Il nostro autore prosegue sottolineando che “tra tante virtù e buone attitudini di cui abbiamo bisogno, oggi ne abbiamo bisogno di un tipo specifico che nessuno ci darà se prima non ne vediamo la necessità. Dobbiamo contrastare l’aborto, la negazione della libertà religiosa (e non solo), la tratta di esseri umani e l’ipersessualizzazione, ma abbiamo anche bisogno di qualcosa per contrastare il capitalismo della sorveglianza, la tecnocrazia, la commercializzazione delle cure, le maglie che ci soffocano nelle normative, la mancanza di prudenza, l’intolleranza all’imperfezione, la manipolazione della natura umana, le condizioni che favoriscono direttamente e indirettamente l’ondata di suicidi e tanti altri problemi. Abbiamo bisogno (…)  di ordine, di direzione, di significato”. È un buon elenco di compiti il ​​cui completamento richiede ottimismo e una buona dose di spirito donchisciottesco.

Per certi aspetti il ​​tono della diagnosi diventa troppo cupo per i miei gusti e mi rivolgo verso il nostro Perù, terra benedetta e benedetta sotto tanti aspetti, dove ci sono molte più luci che nell’ombreggiata Europa con i suoi disorientamenti in materia di profondo significato.. Qui rispettiamo la vita umana fin dal suo concepimento. La famiglia mantiene le sue caratteristiche essenziali. Abbiamo anche una religiosità radicata, manifestata in tante devozioni popolari che inondano le strade di tutto il Perù. La mescolanza di tutti i sangue ci rende più inclusivi. L’ideologia di genere e la cultura dell’annullamento non mettono a tacere le voci della fruttuosa libertà di espressione e di coscienza. Problemi? Tante, ma anche promesse il cui compimento risveglia lo spirito imprenditoriale di tante generazioni di peruviani.

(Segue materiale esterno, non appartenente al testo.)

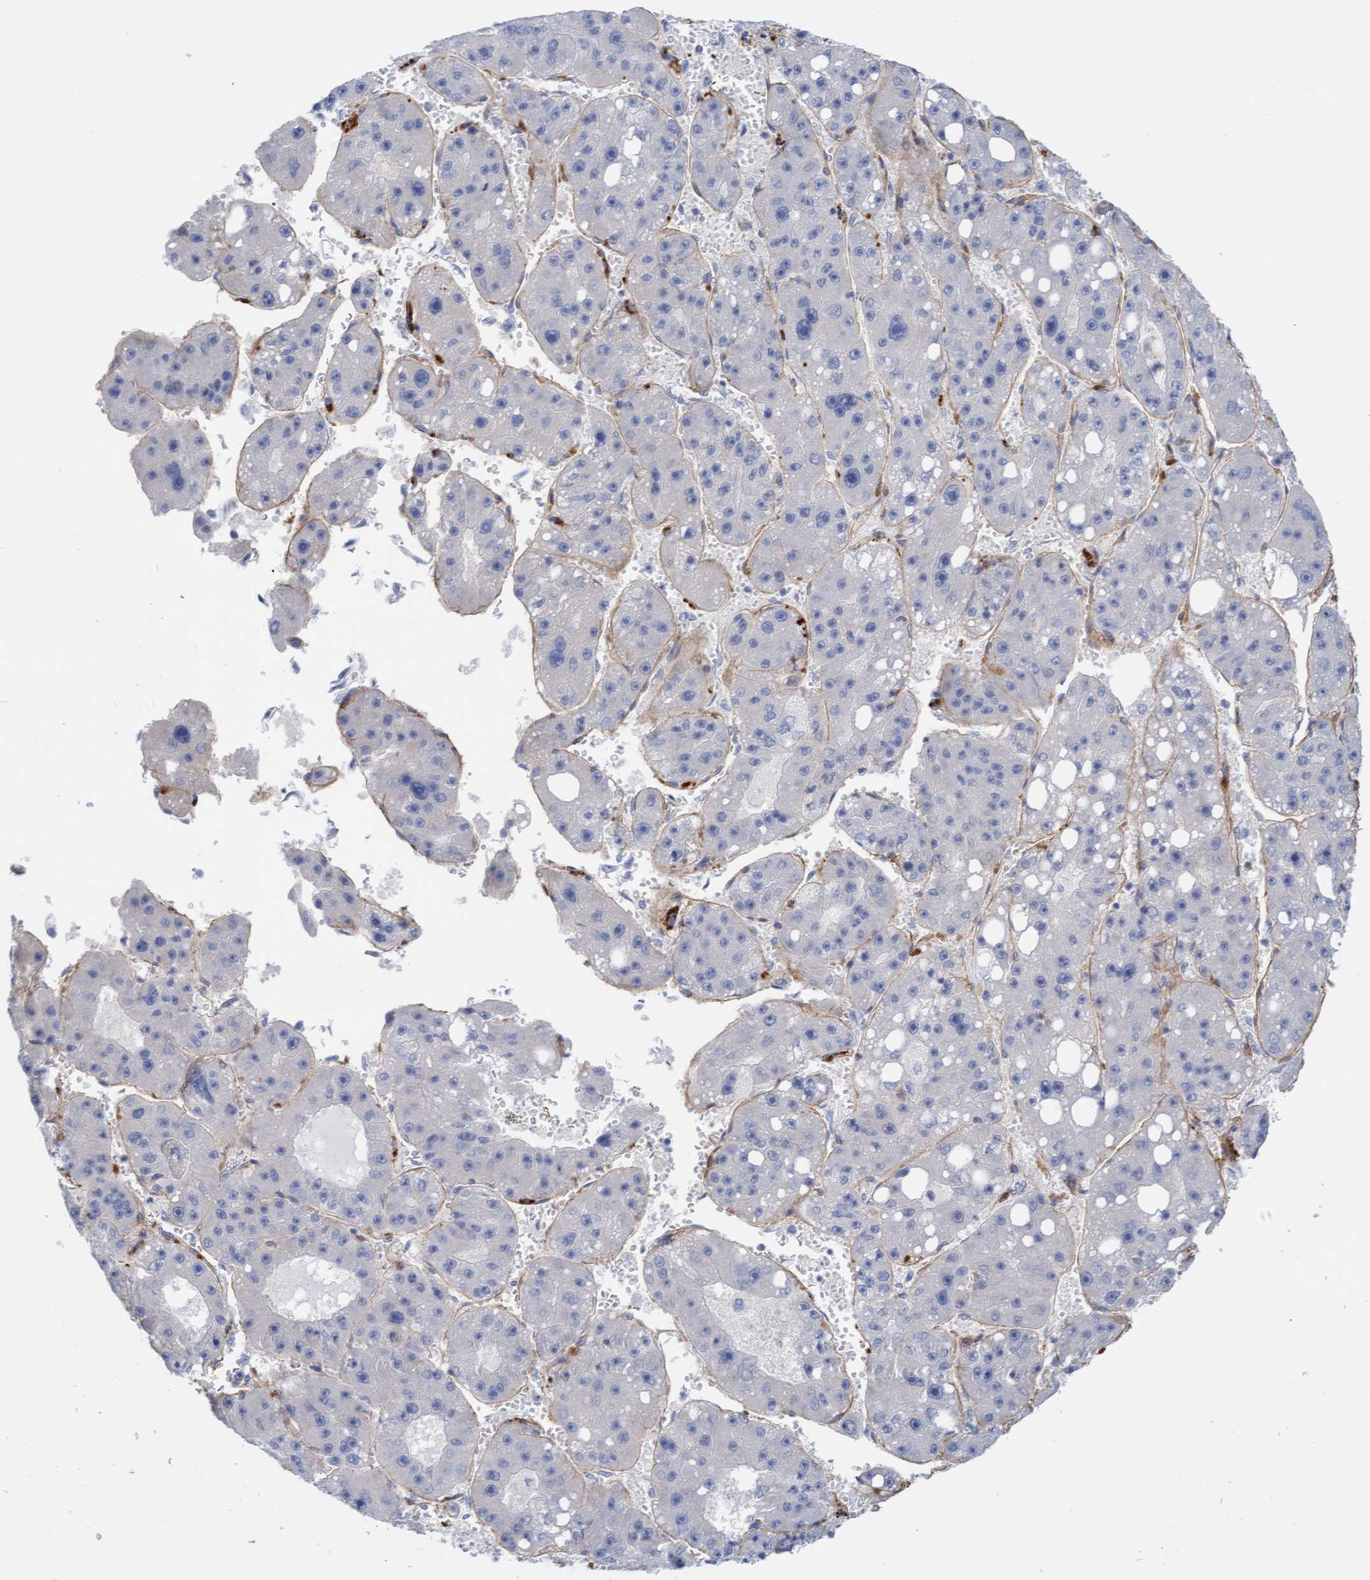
{"staining": {"intensity": "moderate", "quantity": "<25%", "location": "cytoplasmic/membranous"}, "tissue": "liver cancer", "cell_type": "Tumor cells", "image_type": "cancer", "snomed": [{"axis": "morphology", "description": "Carcinoma, Hepatocellular, NOS"}, {"axis": "topography", "description": "Liver"}], "caption": "This micrograph exhibits immunohistochemistry staining of hepatocellular carcinoma (liver), with low moderate cytoplasmic/membranous positivity in approximately <25% of tumor cells.", "gene": "CDK5RAP3", "patient": {"sex": "female", "age": 61}}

“Per quel futuro più umano, più sociale e più costituzionale – propone Pereira Menaut – abbiamo bisogno di un minimo di radicamento familiare, sociale, territoriale e culturale; un minimo di amici – senza amici nessuno potrebbe vivere, pensava Aristotele – un minimo di conversazioni che non siano conversazioni in ascensore, un minimo di comunità di dimensioni umane; un minimo di stabilità; del lavoro professionale, dell’essere utili, del fare le cose per sé, anche con le proprie mani; un minimo di spazi vietati agli occhi dello Stato o di Google; un minimo di rapporti diretti con persone, non con ruoli professionali (tanto meno con un bot); un minimo di relazioni stabili, alcune delle quali incondizionate; “un minimo di impegni seri che diano senso alla vita”. Non solo un futuro più umano, ma anche un presente più reale, più vicino, più interpersonale. Sono pronto per questa bella vita con un’aria da Hobbit Shire.